### Selected extract
Most processors use cache memory and main memory. If a processor stores the data to memory, it first checks cache memory if there is an old data from the same memory address. If the data exists, it is called *write hit*; otherwise, it is called *write miss*. There are two types of cache write policies: write-through and write-back. In either method, if a write miss occurs, it is necessary to perform cache line replacement to maintain data consistency. This replacement requires accessing the main memory; thus, the execution time of the program becomes slower. This indicates that continuous accesses to memory addresses close to each other, such as accessing to the same array, are important to keep execution time fast.

Fig. 1 shows a C program describing how the cache line replacement is performed. We here have following assumptions that 1) the cache memory is designed as direct-mapped cache although we can say the same logic to n-way associative, 2) the cache write policy is write-back, and 3) any prefetch is not executed. Looking at the C program, the first executed statement is to store x to a[i]. As there is no a[i] data on the cache memory at first, the processor copies the data with the other data around a[i] from the main memory to the cache memory. It then executes the store statement b[i] = y. In the case where accessing b [i] requires the same cache line as a [i], this execution causes a write miss; the processor replace the a[i] and a[i+1] with b[i] and b[i+1]. After this replacement, the last statement a[i+1]=z is executed. This execution requires reloading a [i] and a [i+1] from the main memory because the previous store statement b[i]=y



Fig. 1. Example of the kind of cache miss on which our algorithm is focused.

excluded the a[i+1] from the cache memory. If this program switches the execution order of a[i] and b[i], it is possible to prevent causing the write miss.

In this example, the replacement process was relatively simple; however, in actual usage, data is overwritten only in cache memory in case of a write hit. If a write miss occurs when there is an inconsistency between the cache memory and the main memory, additional processes are performed to ensure that the consistency between the two types of memories is not compromised.

### Data excerpt
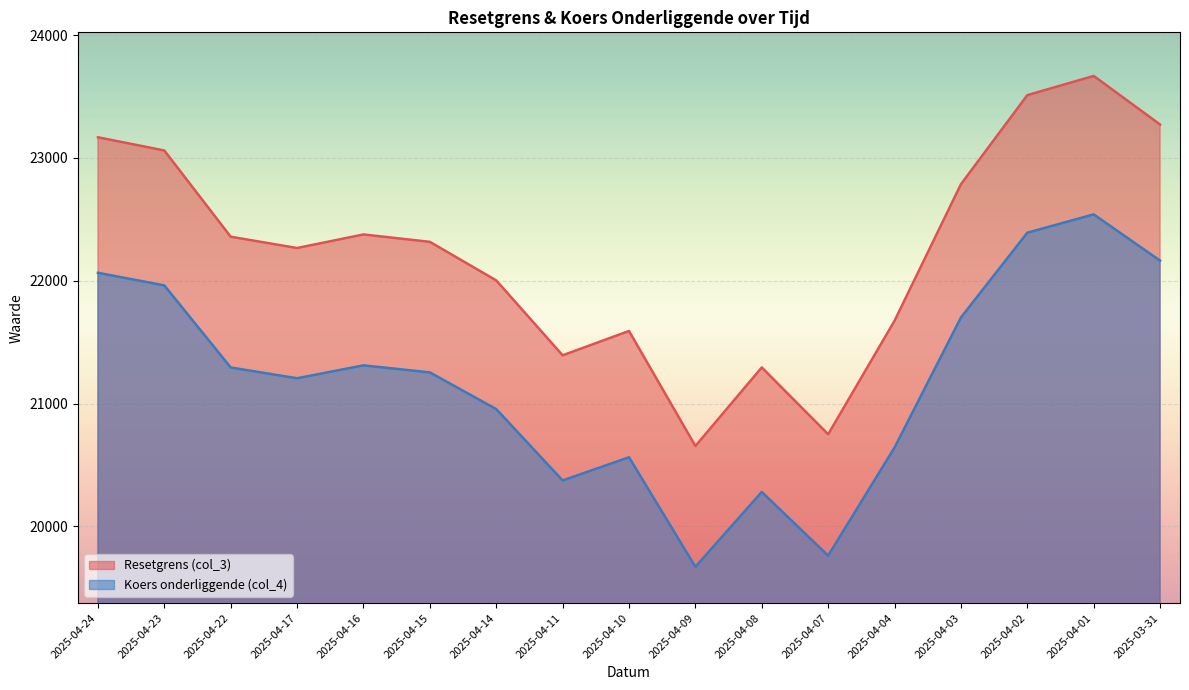

What is the maximum value for Resetgrens (col_3)?

23667.0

### Parts of the exercise
**A)** What are the two types of cache write policies named in the cache memory passage?
**B)** Write out the cache memory passage from "In this example, the" up to and including "is not compromised.".
The lines come from a separate source and are unrelated to the cache memory passage.

### Outputs in order
**A)** Write-through and write-back.

**B)**
In this example, the replacement process was relatively simple; however, in actual usage, data is overwritten only in cache memory in case of a write hit. If a write miss occurs when there is an inconsistency between the cache memory and the main memory, additional processes are performed to ensure that the consistency between the two types of memories is not compromised.